Hat eine Person, die Leistungen nach dem AsylbLG erhält, eine Beschäftigung, welche sozialversicherungspflichtig ist, muss sich diese Person gesetzlich krankenversichern. Endet die Beschäftigung bereits vor Ablauf der 36 Monate, fällt die Person zurück in die Leistungen nach dem AsylbLG. Die Mitgliedschaft in der gesetzlichen Krankenversicherung, die aufgrund der Beschäftigung eingegangen wurde, lässt sich nur unter Vorlage einer anderen (privaten) Krankenversicherung kündigen – die eingeschränkte gesundheitliche Versorgung nach dem AsylbLG ist dafür nicht ausreichend (Urteil des Bundessozialgerichts (BSG) vom 10. März 2022, B 1 KR 30/20 R). Deswegen rutscht die ehemals beschäftigte Person, die nur noch Leistungen nach dem AsylbLG bezieht, in die obligatorische Anschlussversicherung (OAV).

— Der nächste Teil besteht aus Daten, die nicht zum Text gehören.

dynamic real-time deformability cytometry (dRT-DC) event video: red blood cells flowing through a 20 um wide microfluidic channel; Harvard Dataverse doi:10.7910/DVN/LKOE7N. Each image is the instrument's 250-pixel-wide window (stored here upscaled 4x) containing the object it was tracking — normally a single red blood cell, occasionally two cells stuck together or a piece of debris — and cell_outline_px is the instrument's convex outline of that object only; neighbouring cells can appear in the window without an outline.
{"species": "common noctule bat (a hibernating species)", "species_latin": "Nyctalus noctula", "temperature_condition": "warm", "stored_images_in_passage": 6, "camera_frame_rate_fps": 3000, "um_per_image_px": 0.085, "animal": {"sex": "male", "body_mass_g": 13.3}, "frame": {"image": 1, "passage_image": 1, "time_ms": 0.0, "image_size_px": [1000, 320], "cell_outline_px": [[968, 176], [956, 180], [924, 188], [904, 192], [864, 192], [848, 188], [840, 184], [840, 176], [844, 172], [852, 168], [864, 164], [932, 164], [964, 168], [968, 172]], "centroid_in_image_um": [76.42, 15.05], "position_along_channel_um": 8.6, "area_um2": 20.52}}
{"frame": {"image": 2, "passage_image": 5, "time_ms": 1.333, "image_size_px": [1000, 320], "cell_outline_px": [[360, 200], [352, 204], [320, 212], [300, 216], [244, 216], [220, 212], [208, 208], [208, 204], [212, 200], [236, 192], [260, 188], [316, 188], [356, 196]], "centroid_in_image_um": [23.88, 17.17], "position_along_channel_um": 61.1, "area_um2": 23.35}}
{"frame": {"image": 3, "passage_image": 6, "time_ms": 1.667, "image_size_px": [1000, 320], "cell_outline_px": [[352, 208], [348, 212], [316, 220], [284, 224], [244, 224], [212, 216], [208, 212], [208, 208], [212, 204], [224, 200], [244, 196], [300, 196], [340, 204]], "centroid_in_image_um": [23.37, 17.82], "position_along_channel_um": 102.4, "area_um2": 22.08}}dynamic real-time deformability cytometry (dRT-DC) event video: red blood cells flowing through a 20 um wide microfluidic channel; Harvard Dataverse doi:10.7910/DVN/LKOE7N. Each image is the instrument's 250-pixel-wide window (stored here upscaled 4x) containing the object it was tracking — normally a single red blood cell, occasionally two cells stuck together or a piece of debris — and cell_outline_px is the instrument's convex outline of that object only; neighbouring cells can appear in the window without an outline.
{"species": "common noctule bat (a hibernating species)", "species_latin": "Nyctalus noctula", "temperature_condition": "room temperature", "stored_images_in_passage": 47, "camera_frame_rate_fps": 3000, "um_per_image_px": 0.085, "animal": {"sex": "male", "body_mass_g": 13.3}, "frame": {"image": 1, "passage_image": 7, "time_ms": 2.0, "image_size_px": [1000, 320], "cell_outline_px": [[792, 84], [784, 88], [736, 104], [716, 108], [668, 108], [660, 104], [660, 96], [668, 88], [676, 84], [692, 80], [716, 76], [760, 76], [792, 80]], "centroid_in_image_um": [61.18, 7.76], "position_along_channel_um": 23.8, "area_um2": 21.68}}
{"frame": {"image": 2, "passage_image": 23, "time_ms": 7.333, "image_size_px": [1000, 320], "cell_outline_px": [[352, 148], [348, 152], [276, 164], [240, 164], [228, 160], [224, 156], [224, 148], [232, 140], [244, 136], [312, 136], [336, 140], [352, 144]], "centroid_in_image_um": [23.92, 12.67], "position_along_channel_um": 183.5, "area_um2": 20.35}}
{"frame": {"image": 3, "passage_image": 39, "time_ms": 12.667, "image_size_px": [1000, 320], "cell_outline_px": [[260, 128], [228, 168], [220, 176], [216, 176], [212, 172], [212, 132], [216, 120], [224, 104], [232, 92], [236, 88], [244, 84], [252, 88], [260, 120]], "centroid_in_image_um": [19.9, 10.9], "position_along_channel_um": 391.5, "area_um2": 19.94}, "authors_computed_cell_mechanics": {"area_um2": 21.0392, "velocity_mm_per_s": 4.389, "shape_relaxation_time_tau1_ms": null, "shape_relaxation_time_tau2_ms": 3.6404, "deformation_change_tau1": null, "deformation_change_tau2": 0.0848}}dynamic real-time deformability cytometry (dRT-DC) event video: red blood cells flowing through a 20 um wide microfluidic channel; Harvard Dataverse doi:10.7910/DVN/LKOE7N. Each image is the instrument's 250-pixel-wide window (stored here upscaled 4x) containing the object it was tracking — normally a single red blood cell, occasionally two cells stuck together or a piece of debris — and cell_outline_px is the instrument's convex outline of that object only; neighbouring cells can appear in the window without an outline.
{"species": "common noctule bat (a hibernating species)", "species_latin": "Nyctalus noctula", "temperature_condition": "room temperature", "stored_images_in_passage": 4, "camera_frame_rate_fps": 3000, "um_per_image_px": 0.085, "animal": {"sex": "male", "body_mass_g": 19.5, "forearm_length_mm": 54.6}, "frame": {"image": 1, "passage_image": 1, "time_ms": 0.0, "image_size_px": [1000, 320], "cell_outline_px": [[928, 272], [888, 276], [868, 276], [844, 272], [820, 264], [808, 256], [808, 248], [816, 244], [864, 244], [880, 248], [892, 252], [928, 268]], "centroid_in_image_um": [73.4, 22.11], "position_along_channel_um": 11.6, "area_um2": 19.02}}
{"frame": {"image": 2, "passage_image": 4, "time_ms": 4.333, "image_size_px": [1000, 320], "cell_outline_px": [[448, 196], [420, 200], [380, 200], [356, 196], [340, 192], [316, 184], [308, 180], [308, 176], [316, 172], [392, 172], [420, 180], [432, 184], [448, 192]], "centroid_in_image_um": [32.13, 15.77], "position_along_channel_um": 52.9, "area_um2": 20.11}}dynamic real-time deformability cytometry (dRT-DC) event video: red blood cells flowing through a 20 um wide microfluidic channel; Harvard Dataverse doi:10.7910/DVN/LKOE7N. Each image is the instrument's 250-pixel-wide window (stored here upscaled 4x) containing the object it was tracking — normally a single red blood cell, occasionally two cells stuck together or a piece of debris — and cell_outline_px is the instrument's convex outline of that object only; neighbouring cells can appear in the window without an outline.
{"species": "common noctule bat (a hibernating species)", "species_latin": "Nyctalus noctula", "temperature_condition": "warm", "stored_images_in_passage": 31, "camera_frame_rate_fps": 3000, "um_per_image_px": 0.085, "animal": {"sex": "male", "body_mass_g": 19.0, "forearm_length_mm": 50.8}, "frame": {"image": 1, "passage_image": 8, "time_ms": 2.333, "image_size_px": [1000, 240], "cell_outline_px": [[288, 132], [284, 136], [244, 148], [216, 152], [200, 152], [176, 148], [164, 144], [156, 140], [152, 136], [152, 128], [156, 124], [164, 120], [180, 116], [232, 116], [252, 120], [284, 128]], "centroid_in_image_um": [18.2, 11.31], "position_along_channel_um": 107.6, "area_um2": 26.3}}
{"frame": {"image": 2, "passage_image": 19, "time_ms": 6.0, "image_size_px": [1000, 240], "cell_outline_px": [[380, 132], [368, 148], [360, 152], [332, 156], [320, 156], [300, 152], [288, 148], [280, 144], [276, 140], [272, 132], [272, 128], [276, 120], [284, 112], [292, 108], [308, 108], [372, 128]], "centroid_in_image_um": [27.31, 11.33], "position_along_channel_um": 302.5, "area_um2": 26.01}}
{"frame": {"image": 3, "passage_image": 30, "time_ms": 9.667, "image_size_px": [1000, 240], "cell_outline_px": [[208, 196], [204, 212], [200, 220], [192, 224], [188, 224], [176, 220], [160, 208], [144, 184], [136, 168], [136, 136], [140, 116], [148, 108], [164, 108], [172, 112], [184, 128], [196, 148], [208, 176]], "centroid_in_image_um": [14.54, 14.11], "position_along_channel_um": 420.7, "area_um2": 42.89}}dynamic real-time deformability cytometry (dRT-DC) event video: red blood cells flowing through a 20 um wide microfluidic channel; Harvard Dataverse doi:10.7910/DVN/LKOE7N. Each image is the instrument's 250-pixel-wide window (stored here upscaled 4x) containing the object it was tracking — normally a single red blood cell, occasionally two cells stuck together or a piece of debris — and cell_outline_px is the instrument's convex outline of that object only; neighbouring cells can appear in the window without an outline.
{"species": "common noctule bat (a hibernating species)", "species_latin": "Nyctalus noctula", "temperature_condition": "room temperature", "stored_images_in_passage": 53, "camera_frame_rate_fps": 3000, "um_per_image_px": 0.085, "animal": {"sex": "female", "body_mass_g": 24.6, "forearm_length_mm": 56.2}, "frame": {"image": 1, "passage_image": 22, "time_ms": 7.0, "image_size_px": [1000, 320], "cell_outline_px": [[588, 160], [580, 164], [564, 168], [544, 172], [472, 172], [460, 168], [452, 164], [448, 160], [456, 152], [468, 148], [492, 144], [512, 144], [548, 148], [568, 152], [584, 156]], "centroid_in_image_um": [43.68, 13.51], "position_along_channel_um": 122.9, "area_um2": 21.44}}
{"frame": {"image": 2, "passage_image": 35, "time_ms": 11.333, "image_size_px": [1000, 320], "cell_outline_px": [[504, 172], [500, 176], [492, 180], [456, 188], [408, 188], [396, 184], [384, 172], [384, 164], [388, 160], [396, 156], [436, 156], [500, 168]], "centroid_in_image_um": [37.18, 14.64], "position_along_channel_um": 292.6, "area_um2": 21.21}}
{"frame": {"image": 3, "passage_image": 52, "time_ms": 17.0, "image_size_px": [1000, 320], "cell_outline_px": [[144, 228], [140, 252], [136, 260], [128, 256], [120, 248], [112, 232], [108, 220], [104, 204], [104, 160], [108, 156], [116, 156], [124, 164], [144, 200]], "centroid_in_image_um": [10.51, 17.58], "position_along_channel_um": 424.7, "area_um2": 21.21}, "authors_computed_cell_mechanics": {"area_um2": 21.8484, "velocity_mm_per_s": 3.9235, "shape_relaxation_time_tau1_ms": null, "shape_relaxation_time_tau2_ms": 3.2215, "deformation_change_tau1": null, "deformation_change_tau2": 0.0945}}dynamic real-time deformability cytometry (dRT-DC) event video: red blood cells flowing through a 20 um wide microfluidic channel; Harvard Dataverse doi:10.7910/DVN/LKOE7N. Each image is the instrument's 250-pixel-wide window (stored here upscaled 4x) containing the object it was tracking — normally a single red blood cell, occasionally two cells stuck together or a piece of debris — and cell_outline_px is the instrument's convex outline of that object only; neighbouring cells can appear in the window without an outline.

Die Kosten für die OAV sind im Vergleich zu den sehr geringen Leistungen nach dem AsylbLG besonders hoch und für Betroffene nur schwer bis gar nicht tragbar.

Unterschiedliche Regelungen je nach Bundesland

Das Ministerium der Justiz und für Migration Baden-Württemberg hat sich in einem Schreiben vom 26. August 2024 auf den Standpunkt gestellt, dass es für die Übernahme der Beiträge durch die Sozialämter keine Rechtsgrundlage gebe. Es handle sich um eine Gesetzeslücke, die auf Bundesebene geschlossen werden müsse. Kommunen in Baden-Württemberg, welche die OAV-Beiträge bisher übernommen hätten, würden für 2025 keine finanziellen Mittel mehr diesbezüglich erhalten. Dieses Vorgehen verteidigt die baden-württembergische Ministerin der Justiz und für Migration Marion Gentges in einem Antwortschreiben vom 17. November 2025 erneut. Auswirkungen hat dies auf Tausende Menschen in Baden-Württemberg. Betroffene müssen ungefähr 250€ monatlich für die OAV zahlen – bei einer monatlichen Leistung von 460€ nach AsylbLG für alleinstehende Personen.

Die Landesregierung in Nordrhein-Westfahlen erklärt in einem Erlass vom 7. August 2025, die Beiträge der OAV sollen für Personen im AsylbLG übernommen werden. Auch in Rheinland-Pfalz ordnete das Ministerium für Familie, Frauen, Kultur und Integration an, die Übernahme der OAV-Beiträge muss durch die Sozialämter gewährt werden.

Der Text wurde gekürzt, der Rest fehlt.